▶ [KUTIPAN DOKUMEN]:
#####

IMB Kantor GKJ Klasis Gunungkidul Tertunda, Momentum Bangkitnya Kelompok Toleran

Agaknya diktum cogito ergo sum, “aku berpikir maka aku ada” yang disuarakan Rene Descartes di tahun 1637  harus sedikit diaransemen dalam konteks hari ini. Ausus ergo sum! Aku berani maka aku ada. Diktum ini dibutuhkan untuk menggerakkan elemen eksistensial manusia selain akal budi, yang tidak lain adalah hati nurani dan kehendak bebas.

Akal budi bisa saja permisif dengan kalkulasi khas alam pikir, berkutat di seputar gagasan. Saya pribadi meyakini bahwa lebih banyak orang Indonesia yang sepakat dengan ide kebhinekaan, sepakat dengan ide keberagaman dan saling menghormati antar umat beriman. Sayangnya, perputaran di dimensi ide itu tidak banyak bekerja ketika dihadapkan pada persoalan konkret.

#####

▶ [TUGAS DAN LATIHAN]:
• a. Bagaimana Anda meringkas paragraf dalam artikel tentang IMB kantor GKJ yang diawali "Akal budi bisa saja permisif" tanpa menghilangkan fakta utamanya?
• b. Bagaimana bunyi bagian artikel tentang IMB kantor GKJ dari "IMB Kantor GKJ" sampai "dan kehendak bebas." jika ditulis ulang dengan "hati nurani" diganti menjadi "suara hati"?
• c. Sambunglah artikel tentang IMB kantor GKJ mulai dari kalimat terakhir yang tercantum.
Entri yang tercantum sesudah ini tidak ada hubungannya dengan artikel tentang IMB kantor GKJ.

#####

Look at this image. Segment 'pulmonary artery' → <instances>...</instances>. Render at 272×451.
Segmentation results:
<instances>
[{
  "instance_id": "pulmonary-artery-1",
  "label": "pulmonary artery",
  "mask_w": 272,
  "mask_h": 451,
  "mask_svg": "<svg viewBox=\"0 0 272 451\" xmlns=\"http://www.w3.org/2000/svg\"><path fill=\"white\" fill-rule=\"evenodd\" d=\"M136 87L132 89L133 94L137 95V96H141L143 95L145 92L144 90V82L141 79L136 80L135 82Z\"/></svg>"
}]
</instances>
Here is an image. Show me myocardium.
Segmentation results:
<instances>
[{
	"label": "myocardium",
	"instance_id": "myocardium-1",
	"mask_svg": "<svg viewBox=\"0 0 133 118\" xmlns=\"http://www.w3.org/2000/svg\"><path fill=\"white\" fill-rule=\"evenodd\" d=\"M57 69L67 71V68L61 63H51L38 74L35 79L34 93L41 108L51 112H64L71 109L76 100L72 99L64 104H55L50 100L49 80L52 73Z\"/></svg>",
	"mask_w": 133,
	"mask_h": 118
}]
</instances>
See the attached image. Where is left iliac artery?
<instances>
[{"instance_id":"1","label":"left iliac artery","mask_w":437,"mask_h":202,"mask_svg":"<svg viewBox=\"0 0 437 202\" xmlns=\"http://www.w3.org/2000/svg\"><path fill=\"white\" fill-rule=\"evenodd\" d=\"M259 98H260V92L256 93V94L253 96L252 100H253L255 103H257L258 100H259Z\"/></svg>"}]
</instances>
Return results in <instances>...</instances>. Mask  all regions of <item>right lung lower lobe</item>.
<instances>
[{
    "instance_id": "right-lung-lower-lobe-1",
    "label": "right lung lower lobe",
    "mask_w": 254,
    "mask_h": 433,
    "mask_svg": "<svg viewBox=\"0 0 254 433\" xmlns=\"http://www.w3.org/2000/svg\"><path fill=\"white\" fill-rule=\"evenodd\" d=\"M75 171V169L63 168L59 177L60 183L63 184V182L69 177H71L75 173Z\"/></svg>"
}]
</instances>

#####

▶ [KUNCI JAWABAN]:
• a. Akal budi bisa permisif dan hanya berkutat pada gagasan. Penulis yakin sebagian besar orang Indonesia sepakat dengan kebhinekaan, keberagaman, dan sikap saling menghormati antarumat beriman. Namun, ide tersebut kurang bekerja ketika berhadapan dengan persoalan konkret.

• b.
IMB Kantor GKJ Klasis Gunungkidul Tertunda, Momentum Bangkitnya Kelompok Toleran

Agaknya diktum cogito ergo sum, “aku berpikir maka aku ada” yang disuarakan Rene Descartes di tahun 1637  harus sedikit diaransemen dalam konteks hari ini. Ausus ergo sum! Aku berani maka aku ada. Diktum ini dibutuhkan untuk menggerakkan elemen eksistensial manusia selain akal budi, yang tidak lain adalah suara hati dan kehendak bebas.

• c.
Tanggapan kelompok toleran terhadap tingkah polah kelompok intoleran, yang sebetulnya juga tidak banyak-banyak amat, cenderung mendiamkan nyaris tidak mau tahu. Sikap ini bergumul dengan rasa takut dan tudingan macam-macam yang berpotensi diterimanya. Lagi-lagi ini pergumulan di area ide.

Hari-hari ini yang kita butuhkan barangkali adalah berani. Ekspresi atas gagasan bhineka perlu diterjemahkan dalam bahasa yang lugas dan tindakan yang spesifik serius. Anda tidak perlu takut sendirian. Kalau anda percaya dengan butterfly effect, satu tindakan kecil menyelamatkan hutan amazon akan ikut menjaga ekosistem makhluk hidup di benua Afrika.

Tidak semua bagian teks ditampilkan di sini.